On December 28, 2004, the County filed a request that we grant it an extension of time to file a reply to the replies filed by NS and the Townships. The County’s request will be denied. Granting the County’s request would allow it to file a reply to a reply, a filing prohibited by our rules and only allowed when good cause is shown. Here, a reply from the County would only unduly prolong the proceeding. Furthermore, given the nature of our resolution of this matter, we do not believe a reply from the County is necessary.
In sum, because the Board has complied with section 106 and the Final MOA satisfies the court’s remand, the Board’s work in this case is now complete.
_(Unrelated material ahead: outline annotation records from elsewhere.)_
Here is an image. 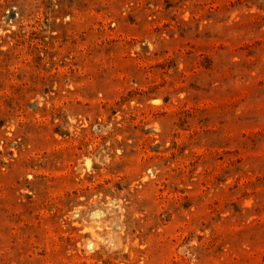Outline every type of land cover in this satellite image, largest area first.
<instances>
[{"label": "rangeland", "instance_id": "obj_1", "mask_svg": "<svg viewBox=\"0 0 264 264\" xmlns=\"http://www.w3.org/2000/svg\"><path fill=\"white\" fill-rule=\"evenodd\" d=\"M0 264H264V0H0Z\"/></svg>", "mask_w": 264, "mask_h": 264}]
</instances>
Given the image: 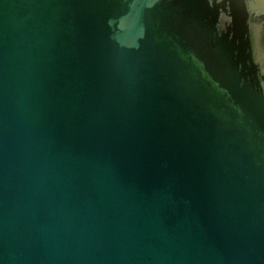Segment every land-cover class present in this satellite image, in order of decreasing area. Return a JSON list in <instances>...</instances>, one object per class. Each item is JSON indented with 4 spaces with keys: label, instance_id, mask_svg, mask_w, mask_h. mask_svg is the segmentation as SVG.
I'll use <instances>...</instances> for the list:
<instances>
[{
    "label": "water",
    "instance_id": "water-1",
    "mask_svg": "<svg viewBox=\"0 0 264 264\" xmlns=\"http://www.w3.org/2000/svg\"><path fill=\"white\" fill-rule=\"evenodd\" d=\"M0 264H264V0H0Z\"/></svg>",
    "mask_w": 264,
    "mask_h": 264
}]
</instances>
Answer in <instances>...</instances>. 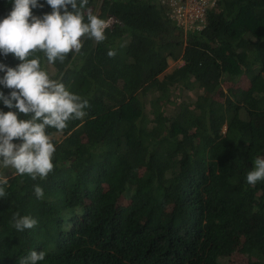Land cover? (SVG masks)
Instances as JSON below:
<instances>
[{
  "label": "trees",
  "instance_id": "trees-1",
  "mask_svg": "<svg viewBox=\"0 0 264 264\" xmlns=\"http://www.w3.org/2000/svg\"><path fill=\"white\" fill-rule=\"evenodd\" d=\"M38 2L33 15L51 13ZM11 8L0 0V19ZM81 11L109 23L104 41L83 37L63 62L29 58L86 99L87 114L61 138L45 129L56 148L46 178L0 165V264L34 250L45 253L37 264H264V180L246 181L264 158V0H215L186 32L160 0H88ZM14 213L38 223L18 231Z\"/></svg>",
  "mask_w": 264,
  "mask_h": 264
},
{
  "label": "clouds",
  "instance_id": "clouds-1",
  "mask_svg": "<svg viewBox=\"0 0 264 264\" xmlns=\"http://www.w3.org/2000/svg\"><path fill=\"white\" fill-rule=\"evenodd\" d=\"M46 4L51 13L38 17L32 14V9L44 7L38 0H12L11 11L0 19V56L12 54L21 61L15 68L0 62V72L4 73L0 85L12 89L7 96L0 92V101L9 109L0 111V165L15 169L21 176L27 174L33 180L46 178L54 167L52 157L56 148L45 129L51 127L62 132L68 121L85 117L84 109L89 105L86 99L69 92L62 82L51 79L42 70L39 57H29L42 51L49 63L63 62L70 51H80L83 37L104 41V31L109 27L107 21L90 11L88 22H84L81 9L88 0H80L79 8L77 0H46ZM107 54L116 55L114 50ZM20 114L30 118L21 119ZM14 139L22 143L14 144ZM260 180H264V158L257 157L246 181L254 186ZM8 184L9 177L0 178V185ZM34 194L42 199L43 189L34 185ZM5 196V188L0 186V198ZM12 219L18 231L33 229L38 223L35 218L19 213H14ZM44 259V252L34 250L21 264H37Z\"/></svg>",
  "mask_w": 264,
  "mask_h": 264
},
{
  "label": "built area",
  "instance_id": "built-area-1",
  "mask_svg": "<svg viewBox=\"0 0 264 264\" xmlns=\"http://www.w3.org/2000/svg\"><path fill=\"white\" fill-rule=\"evenodd\" d=\"M170 8V16L183 29L196 30L205 25L208 7L215 0H160Z\"/></svg>",
  "mask_w": 264,
  "mask_h": 264
},
{
  "label": "rangeland",
  "instance_id": "rangeland-1",
  "mask_svg": "<svg viewBox=\"0 0 264 264\" xmlns=\"http://www.w3.org/2000/svg\"><path fill=\"white\" fill-rule=\"evenodd\" d=\"M186 29L187 28L183 27V31L184 32L187 31ZM181 63H183V60H182L181 56H178L176 58H171L170 57L168 59V66L166 67V69L164 70V72H162L161 74H159V76L162 77V75L164 73L171 71L175 66H177V65H179ZM222 88H223V91H224L225 90V85L224 84L222 85ZM173 92L176 93V92H178V90L175 89ZM197 93H198V89L191 90V91L184 90V91H181V97L184 96V99H194V97H195V95ZM224 127H223V129H224ZM53 135L56 136L57 138H61V137H63L64 134L62 132H55V133H53ZM0 178H1V176H0ZM243 259H244V256H242V255L236 256L235 255L233 257V259H232V263L233 262L243 261Z\"/></svg>",
  "mask_w": 264,
  "mask_h": 264
}]
</instances>
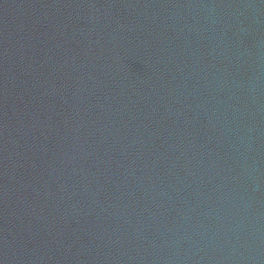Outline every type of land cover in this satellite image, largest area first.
Segmentation results:
<instances>
[{
    "label": "water",
    "instance_id": "1",
    "mask_svg": "<svg viewBox=\"0 0 264 264\" xmlns=\"http://www.w3.org/2000/svg\"><path fill=\"white\" fill-rule=\"evenodd\" d=\"M0 264H264V0H0Z\"/></svg>",
    "mask_w": 264,
    "mask_h": 264
}]
</instances>
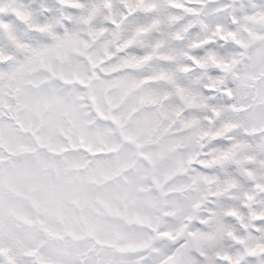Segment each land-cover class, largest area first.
<instances>
[{"label":"snow or ice","instance_id":"snow-or-ice-1","mask_svg":"<svg viewBox=\"0 0 264 264\" xmlns=\"http://www.w3.org/2000/svg\"><path fill=\"white\" fill-rule=\"evenodd\" d=\"M0 264H264V0H0Z\"/></svg>","mask_w":264,"mask_h":264}]
</instances>
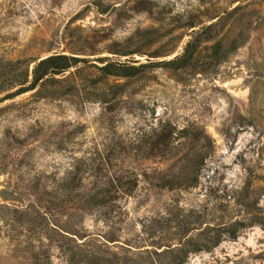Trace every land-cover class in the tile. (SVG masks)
Returning <instances> with one entry per match:
<instances>
[{
    "label": "rangeland",
    "instance_id": "obj_1",
    "mask_svg": "<svg viewBox=\"0 0 264 264\" xmlns=\"http://www.w3.org/2000/svg\"><path fill=\"white\" fill-rule=\"evenodd\" d=\"M235 7L216 39L201 45L190 67L148 68L134 78H109L108 85H124L123 96L113 104L42 98L34 92L3 99L9 88L0 92V184H14L25 173L62 176L73 158L108 152L118 140L169 122L210 139L205 140L208 156L199 187L173 194L150 188L140 177L127 205L122 240L138 234L139 221L172 199L185 209L208 204L204 194L210 188L217 198L238 190L225 218H245L241 204L247 197L264 221V0H0V59L36 61L63 54L122 63L169 60L182 52L192 31ZM191 23L196 27L190 29ZM149 29L163 37L141 43V33ZM135 50L140 54L124 56ZM157 51L167 55L151 58ZM97 75L87 68L79 78L87 84ZM163 166L140 162L132 167L141 174ZM84 224L90 231L99 228L89 218ZM0 264L18 263L0 256ZM186 264H264V228H246L210 252L190 255Z\"/></svg>",
    "mask_w": 264,
    "mask_h": 264
},
{
    "label": "trees",
    "instance_id": "obj_2",
    "mask_svg": "<svg viewBox=\"0 0 264 264\" xmlns=\"http://www.w3.org/2000/svg\"><path fill=\"white\" fill-rule=\"evenodd\" d=\"M237 9L192 31L182 52L169 60L122 63L63 54L36 61L0 59V92L6 91L3 99L34 92L42 98L70 96L81 103L113 104L123 96L124 85H108L109 78H134L148 68L179 71L190 67L201 45L214 41ZM188 27L196 26L191 23ZM162 37L159 30L149 29L141 33L140 42L152 44ZM126 53L124 56L140 54L137 50ZM166 55L157 51L150 57ZM80 63L84 64L82 68H78ZM87 68L96 69L98 75L85 84L79 75ZM87 86L94 89L93 93L86 90ZM104 86L107 89L98 93ZM6 88L9 90L4 91ZM191 128L158 123L149 131L110 144L108 152L96 150L73 158L62 176L25 173L26 177L19 176L14 184H0V256L18 264H186L190 255L210 252L224 239H236L246 228H264L258 208H253L247 197L241 204L245 218H225L223 214L239 192L230 190L217 198L210 188L204 194L208 204L185 209L172 199L161 211L139 221L138 234L122 240V227L129 215L127 205L140 177L150 188L173 194L199 187L208 156L205 140L210 139L195 136ZM140 162L164 166L139 174L132 166ZM86 218L99 228H86Z\"/></svg>",
    "mask_w": 264,
    "mask_h": 264
}]
</instances>
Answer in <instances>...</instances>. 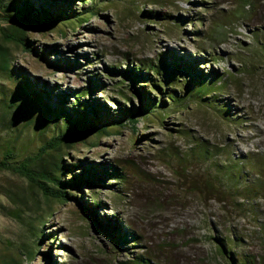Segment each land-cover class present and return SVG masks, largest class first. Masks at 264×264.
I'll use <instances>...</instances> for the list:
<instances>
[{"label": "rangeland", "instance_id": "obj_1", "mask_svg": "<svg viewBox=\"0 0 264 264\" xmlns=\"http://www.w3.org/2000/svg\"><path fill=\"white\" fill-rule=\"evenodd\" d=\"M31 2L39 13L77 12L80 20L27 24L30 49L0 38L13 73L49 93L17 120L26 123L15 141L19 159L63 125L59 109L76 114V90L83 87L92 85L81 98L85 109L98 106L93 120L107 121L109 132L88 133L55 152L69 166L65 181L84 167L94 171L93 181L68 188L65 200L46 198L0 170V205L12 206L8 189L23 192L42 219L33 240L0 210V261L12 253L8 239H19L34 241V255L22 264H115L137 255L151 264H264V0ZM91 5L95 12L81 11ZM171 52L191 61L184 75L198 68L222 74L214 78L218 88L205 92L213 98L187 96L175 104L139 79L148 71L162 89L182 93L184 86L165 84L148 67ZM128 68L138 71L145 93L132 88ZM0 82L8 92L20 90L10 77ZM161 98L169 105L160 106ZM152 99L160 122L144 113ZM125 107L141 108L135 122ZM6 132L0 127V136Z\"/></svg>", "mask_w": 264, "mask_h": 264}, {"label": "trees", "instance_id": "obj_2", "mask_svg": "<svg viewBox=\"0 0 264 264\" xmlns=\"http://www.w3.org/2000/svg\"><path fill=\"white\" fill-rule=\"evenodd\" d=\"M244 4L251 7L252 3L250 1H245ZM83 10L85 13L96 11L92 5L81 9V11ZM71 16H75L80 20V14H77V12L62 15V13H53L45 8L44 12L39 13L31 0H26L25 2H22L21 0V3L19 0V4L18 1L11 0L9 6L7 3H4L3 7L0 6V38L3 42L22 44L26 48H29L26 45L24 36L25 26L27 24H46L50 21ZM180 58L176 56L175 52H171V54L167 55L163 53L157 64L148 65V67L153 68L165 84L174 82L184 86L183 90L180 89L182 93L179 94L177 88L167 90L165 87V89H162L159 83L152 80L153 78L149 72H142L141 68L139 71L142 72V74H140L142 77L139 79L149 82V84L160 93L164 94L165 92L166 96H168L171 102L175 104L181 103V101L187 96L197 98L210 96V98H213L211 97L212 95H207L205 92H208L210 89L216 90L218 88V86H214V78L216 79L217 77L222 76V74H219L217 70L213 68L206 73L198 68L199 70L197 73L184 75L186 70L190 72L192 63L187 59L182 60ZM10 59L11 56L7 46L0 42V77H10L15 83L19 84L20 89L19 91L11 90L8 92L3 83L0 82V127L5 131L7 130L5 135L0 136V170H6L23 177L33 190L41 192L46 198L65 200L67 197L66 190L68 188H78L82 183H91V181H93L92 178H94V171L84 167L80 173L74 176L73 181H65L61 175L66 168H69V166L60 162L57 159L55 152L60 151L62 146L71 145L78 140H86V135L88 133L99 134L101 132H109L108 124L106 123L107 121L101 120L100 123L97 124V122L93 120V115H91V113L97 114L99 111V107L93 105V103L90 102L88 111L85 109V100L81 98L85 93L91 92L92 85L88 88L83 87L80 90H76L74 102V111H76V114L74 115L71 112V109L65 107L59 109V112L56 113V120L63 117V125L59 126L56 124L55 129H53L49 137L38 145L32 153L26 154L19 159L15 141L19 137L21 130L26 123L20 124L17 120L22 114H24L27 108L29 109L30 106H33L32 104L37 106L44 105L42 102L46 98H49V93H47L46 90L35 89L29 79L26 78L22 80L16 73H13L14 71L10 68ZM124 71L129 74H127L128 76H131L133 80L131 86L135 89V92L138 94L145 93V86L142 83L137 85L138 78L136 76L139 74L138 71L136 70L129 73V68ZM208 79L213 80L208 81ZM123 94L129 98L126 93ZM61 98L63 99V96H61ZM162 105L166 107L169 103L161 98L160 106ZM158 106L157 102L152 99L148 103L146 109H144V113L146 115H151L154 121L160 122L162 118L155 117L153 114ZM46 108L51 112H55L56 110L51 105H46ZM225 110L228 113V109L223 108L224 112ZM141 111L142 110L139 107H125L123 109V112L127 114L128 119L132 122L136 121V115ZM29 121H31V119H29ZM47 122L48 120L45 118L43 121L44 126L48 124ZM90 142L94 143L96 141L93 140ZM256 162L254 165H256ZM74 165H77V163ZM74 165H72V167ZM112 172L115 176H120L118 172L114 170ZM5 194L11 201L12 206L0 205L1 212L23 225L25 231L31 235L33 240L38 239L40 235L38 233L37 221L42 220L40 217L41 209L39 205L35 202L29 204L27 196L23 192L19 193L8 189ZM96 204L98 203L95 202V205ZM130 236L133 237L134 234ZM7 245L12 253L9 256L7 255L4 257L0 261V264H22L23 257L27 256L31 258L34 255V241L33 243H30L25 240L8 239ZM224 252L226 253V249H224L223 253ZM115 264L151 263L148 259L145 260L144 257L137 255L130 260H117ZM232 264L247 263L240 259V261L237 262L232 261Z\"/></svg>", "mask_w": 264, "mask_h": 264}]
</instances>
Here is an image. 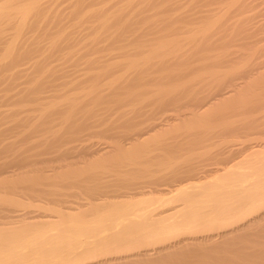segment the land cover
<instances>
[{
    "label": "bare ground",
    "instance_id": "obj_1",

Accordingly, it is appropriate to remove the historic preservation condition and terminate this proceeding at this time, thus allowing the railroad to fully abandon the line and the historic preservation mitigation to be prepared in accordance with the process agreed to by all the signatories to the Final MOA. Any further involvement of the Board will be as one of the signatories to the Final MOA.
This decision will not significantly affect either the quality of the human environment or the conservation of energy resources.
It is ordered:
1. The requests to postpone final abandonment approval until the requirements of the Final Memorandum of Agreement have been completed are denied.
2. The executed Final Memorandum of Agreement demonstrates the Board’s compliance with section 106 under the regulations of the Advisory Council for Historic Preservation; therefore, the section 106 historic preservation condition imposed in this proceeding is removed, and this licensing proceeding is terminated, thereby allowing the railroad to fully abandon the line.
3. Lancaster County’s November 2004 motion is granted in part and denied in part, as discussed above.
4. Lancaster County’s request for an extension of time to file a reply to replies filed by NS and the Townships is denied.
5. Within 60 days of the service date of this decision, Norfolk Southern Railway Company shall notify the Board in writing whether it intends to consummate this abandonment.
6. Pursuant to the provisions of 49 CFR 1152.29(e)(2), Norfolk Southern Railway Company shall file a notice of consummation with the Board to signify that it has exercised the authority granted and fully abandoned the line.
7. This decision is effective 15 days after service of this decision.
By the Board, Chairman Nober, Vice Chairman Mulvey, and Commissioner Buttrey.